TASK PROMPT ->
Continue the article on the July 10 inspection of Prohibition Kitchen and Tap, starting after its final sentence.

SELECTED PASSAGE ->
DUNEDIN, FL. State inspectors walked into Prohibition Kitchen and Tap on Main Street on July 10 and found that the restaurant was not following procedures required to destroy parasites in fish, a failure that can leave customers exposed to Anisakis and tapeworm with no warning and no recourse.
That was one of eight high-severity violations documented that afternoon. The restaurant was not closed.
What Inspectors Found
The full list from the July 10 inspection covers ground that is difficult to read in sequence. Toxic substances were improperly identified, stored, or used, a violation that creates immediate risk of chemical contamination of food or surfaces. Food was not cooked to the required minimum temperature, meaning Salmonella and other pathogens can survive and reach customers' plates.
Shell stock records were inadequate, meaning inspectors could not verify the origin of oysters, clams, or mussels served at the restaurant. There was no consumer advisory posted for raw or undercooked items, so customers with compromised immune systems, pregnant women, and the elderly had no information to make an informed choice.

RECORD EXTRACTS ->
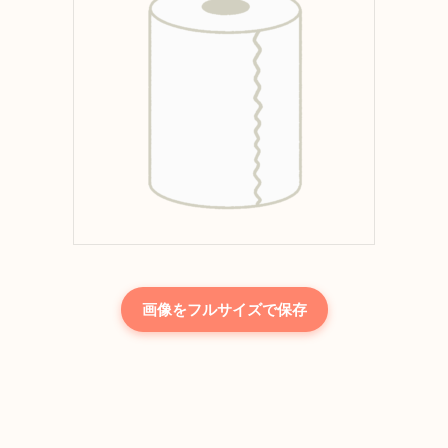
画像をフルサイズで保存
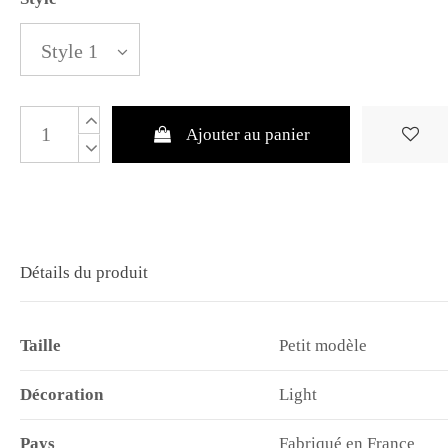
Ajouter au panier
Détails du produit
Taille
Petit modèle
Décoration
Light
Pays
Fabriqué en France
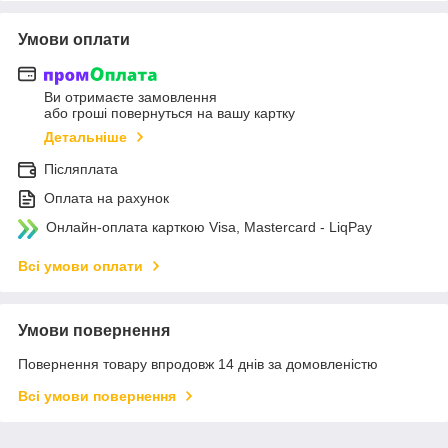
Умови оплати
Ви отримаєте замовлення
або гроші повернуться на вашу картку
Детальніше
Післяплата
Оплата на рахунок
Онлайн-оплата карткою Visa, Mastercard - LiqPay
Всі умови оплати
Умови повернення
Повернення товару впродовж 14 днів за домовленістю
Всі умови повернення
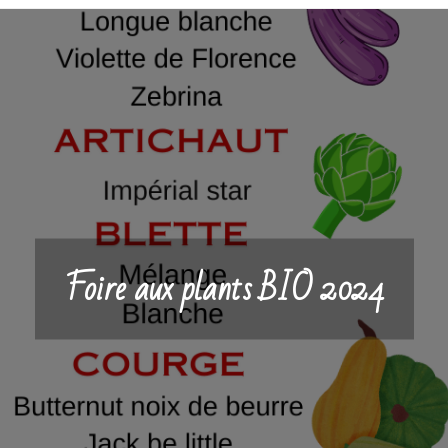
Foire aux plants BIO 2024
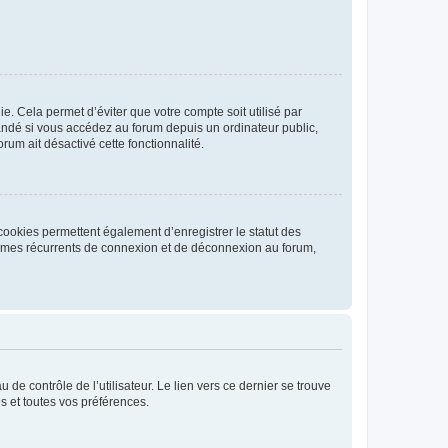
. Cela permet d’éviter que votre compte soit utilisé par
andé si vous accédez au forum depuis un ordinateur public,
rum ait désactivé cette fonctionnalité.
cookies permettent également d’enregistrer le statut des
blèmes récurrents de connexion et de déconnexion au forum,
de contrôle de l’utilisateur. Le lien vers ce dernier se trouve
s et toutes vos préférences.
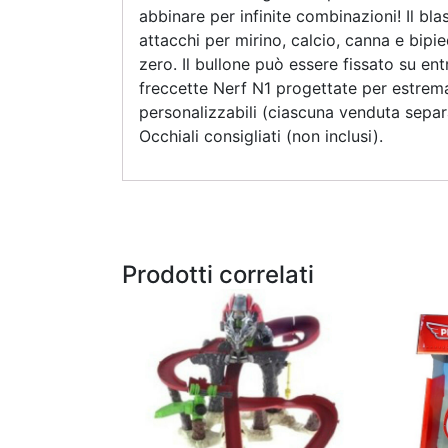
abbinare per infinite combinazioni! Il bl
attacchi per mirino, calcio, canna e bipi
zero. Il bullone può essere fissato su ent
freccette Nerf N1 progettate per estrema 
personalizzabili (ciascuna venduta separa
Occhiali consigliati (non inclusi).
Prodotti correlati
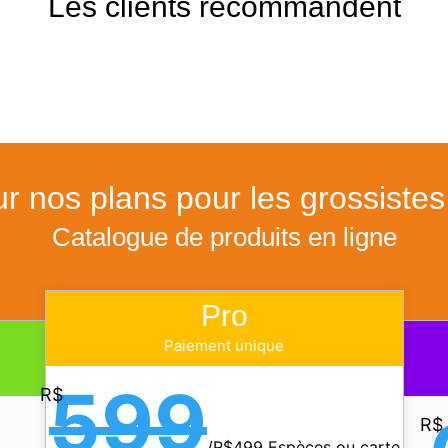
Les clients recommandent
r nos plans pour les grossistes 
Catalogue de produits en ligne
Pro
Paiement unique
599
R$
R$
/
R$499 Espèces ou carte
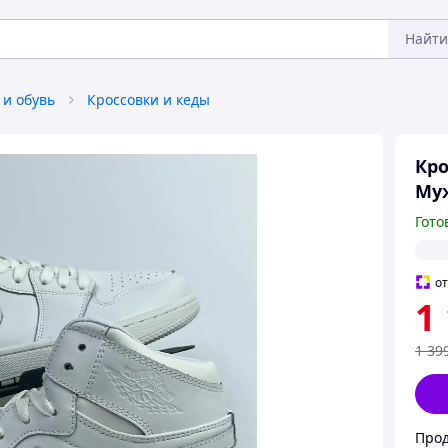
Найти
 и обувь
Кроссовки и кеды
Кро
Му
Гото
о
1
1 39
Прод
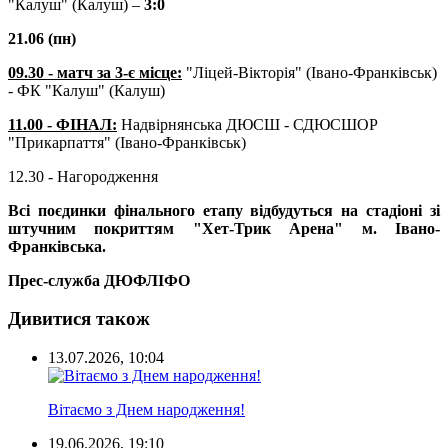
"Калуш" (Калуш) –
3:0
21.06 (пн)
09.30 - матч за 3-є місце:
"Ліцей-Вікторія" (Івано-Франківськ)
- ФК "Калуш" (Калуш)
11.00 - ФІНАЛ:
Надвірнянська ДЮСШ - СДЮСШОР
"Прикарпаття" (Івано-Франківськ)
12.30 - Нагородження
Всі поєдинки фінального етапу відбудуться на стадіоні зі
штучним покриттям "Хет-Трик Арена" м. Івано-
Франківська.
Прес-служба ДЮФЛІФО
Дивитися також
13.07.2026, 10:04
Вітаємо з Днем народження!
19.06.2026, 19:10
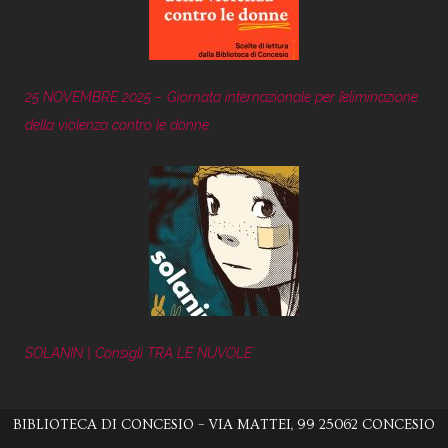
25 NOVEMBRE 2025 – Giornata internazionale per l’eliminazione
della violenza contro le donne
SOLANIN | Consigli TRA LE NUVOLE
BIBLIOTECA DI CONCESIO – VIA MATTEI, 99 25062 CONCESIO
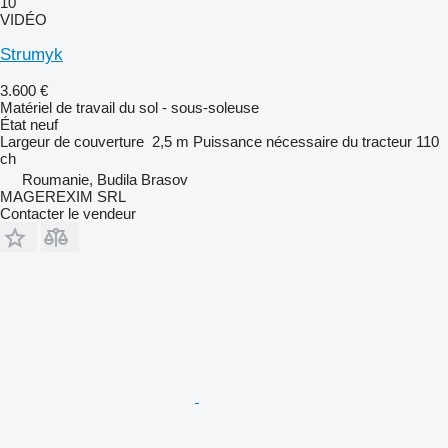
10
VIDÉO
Strumyk
3.600 €
Matériel de travail du sol - sous-soleuse
État
neuf
Largeur de couverture
2,5 m
Puissance nécessaire du tracteur
110
ch
Roumanie, Budila Brasov
MAGEREXIM SRL
Contacter le vendeur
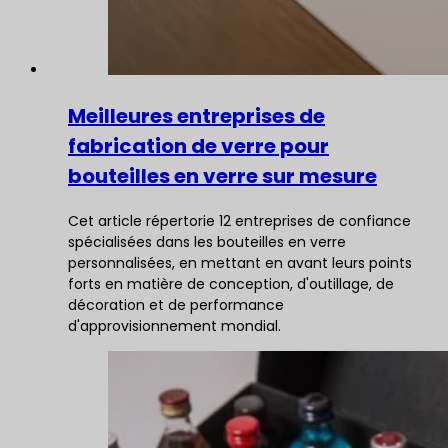
Meilleures entreprises de
fabrication de verre pour
bouteilles en verre sur mesure
Cet article répertorie 12 entreprises de confiance
spécialisées dans les bouteilles en verre
personnalisées, en mettant en avant leurs points
forts en matière de conception, d'outillage, de
décoration et de performance
d'approvisionnement mondial.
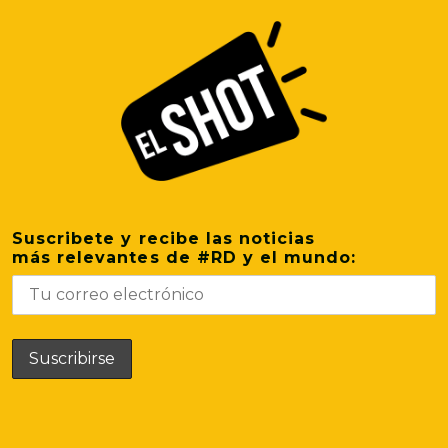
Suscribete y recibe las noticias
más relevantes de #RD y el mundo:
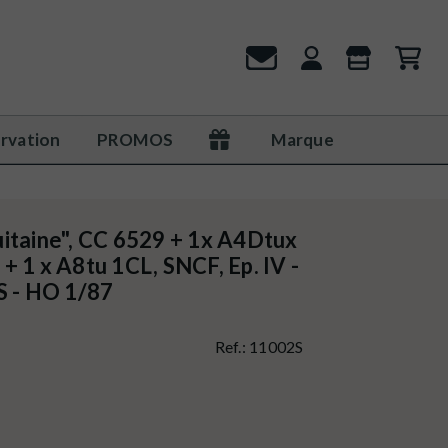
rvation
PROMOS
Marque
itaine", CC 6529 + 1x A4Dtux
+ 1 x A8tu 1CL, SNCF, Ep. IV -
 - HO 1/87
Ref.:
11002S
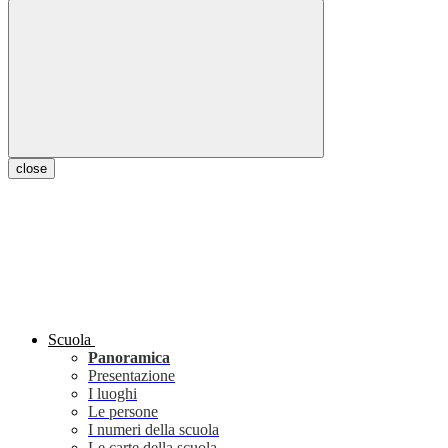
close
Scuola
Panoramica
Presentazione
I luoghi
Le persone
I numeri della scuola
Le carte della scuola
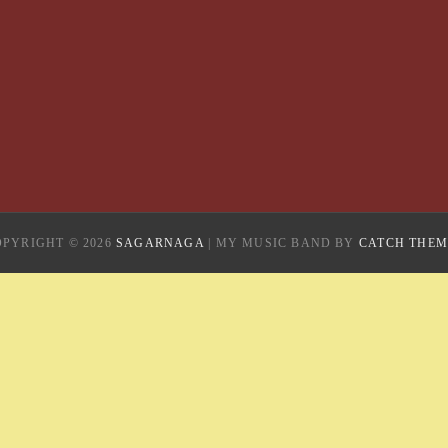
OPYRIGHT © 2026
SAGARNAGA
|
MY MUSIC BAND BY
CATCH THEM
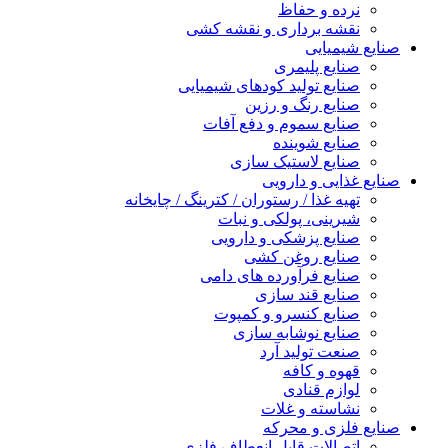
نرده و حفاظ
نقشه برداری و نقشه کشی
صنایع شیمیایی
صنایع پلیمری
صنایع تولید کودهای شیمیایی
صنایع رنگ و رزین
صنایع سموم و دفع آفات
صنایع شوینده
صنایع لاستیک سازی
صنایع غذایی و دارویی
تهیه غذا / رستوران / کترینگ / چایخانه
شیرینی، پولکی و نبات
صنایع پزشکی و دارویی
صنایع روغن کشی
صنایع فرآورده های دامی
صنایع قند سازی
صنایع کنسرو و کمپوت
صنایع نوشابه سازی
صنعت تولید آرد
قهوه و کافه
لوازم قنادی
نشاسته و غلات
صنایع فلزی و محرکه
اتصالات قابل انعطاف فلزی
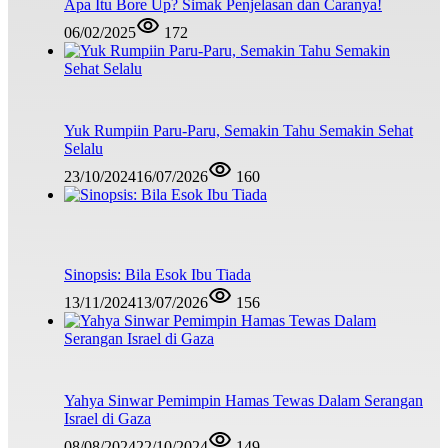
Apa Itu Bore Up? Simak Penjelasan dan Caranya!
06/02/2025
172
Yuk Rumpiin Paru-Paru, Semakin Tahu Semakin Sehat
Selalu
23/10/2024
16/07/2026
160
Sinopsis: Bila Esok Ibu Tiada
13/11/2024
13/07/2026
156
Yahya Sinwar Pemimpin Hamas Tewas Dalam Serangan
Israel di Gaza
08/08/2024
22/10/2024
149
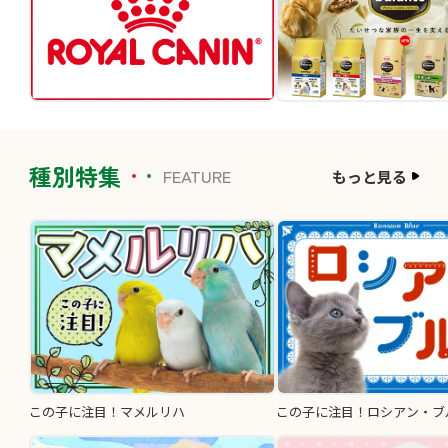
種別特集
FEATURE
もっと見る
この子に注目！マメルリハ
この子に注目！ロシアン・ブ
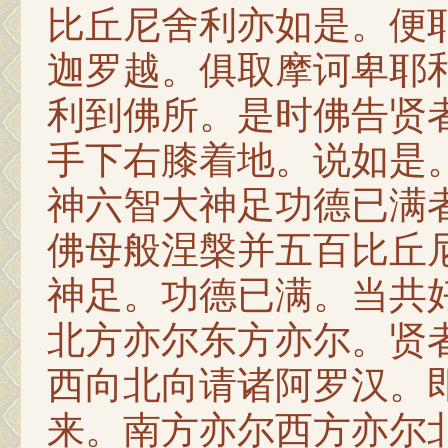
比丘尼舍利亦如是。便
迦罗越。俱取摩诃卑耶
利到佛所。是时佛告贤
手下右膝着地。说如是
神六智大神足功德已满
佛母般涅槃并五百比丘
神足。功德已满。当共
北方亦尔东方亦尔。贤
西向北向请诸阿罗汉。
来。南方亦尔西方亦尔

TASK RESPONSE ->
Food contact surfaces were not properly cleaned or sanitized, and employees were not washing their hands and arms correctly. No person in charge was present or performing supervisory duties when inspectors arrived. Four intermediate violations accompanied the eight high-severity citations: improper sewage or wastewater disposal, multi-use utensils not properly cleaned, single-use items being reused, and inadequate toilet facilities.
What These Violations Mean
The parasite destruction failure is the violation that carries the most immediate and invisible risk. When a restaurant serves fish, pork, or wild game, state code requires either freezing at specific temperatures for a specific duration, or cooking to temperatures that kill organisms like Anisakis roundworm and tapeworm. When that process is skipped or done incorrectly, parasites can survive into a finished dish with no visible sign that anything is wrong.
The shell stock traceability failure compounds the raw-food risk. Shellfish are consumed raw or lightly cooked, and without proper identification records, there is no way to trace an oyster or clam back to its harvest location if someone becomes ill. That traceability gap is not a paperwork issue; it is the difference between a contained outbreak and an untraceable one.
The toxic substance violation and the food-temperature violation sit in different danger categories but both carry direct exposure risk. Chemical contamination from improperly stored cleaners or pesticides can occur without any visible sign in food. Undercooking, meanwhile, is one of the most documented causes of foodborne illness in the country, with Salmonella in poultry surviving anything below 165 degrees Fahrenheit.
The absence of a person in charge is the condition that makes all the others more likely. CDC data links establishments without active managerial control to three times as many critical violations. At Prohibition Kitchen and Tap on July 10, inspectors found no manager performing oversight, and documented eight high-severity failures in a single visit.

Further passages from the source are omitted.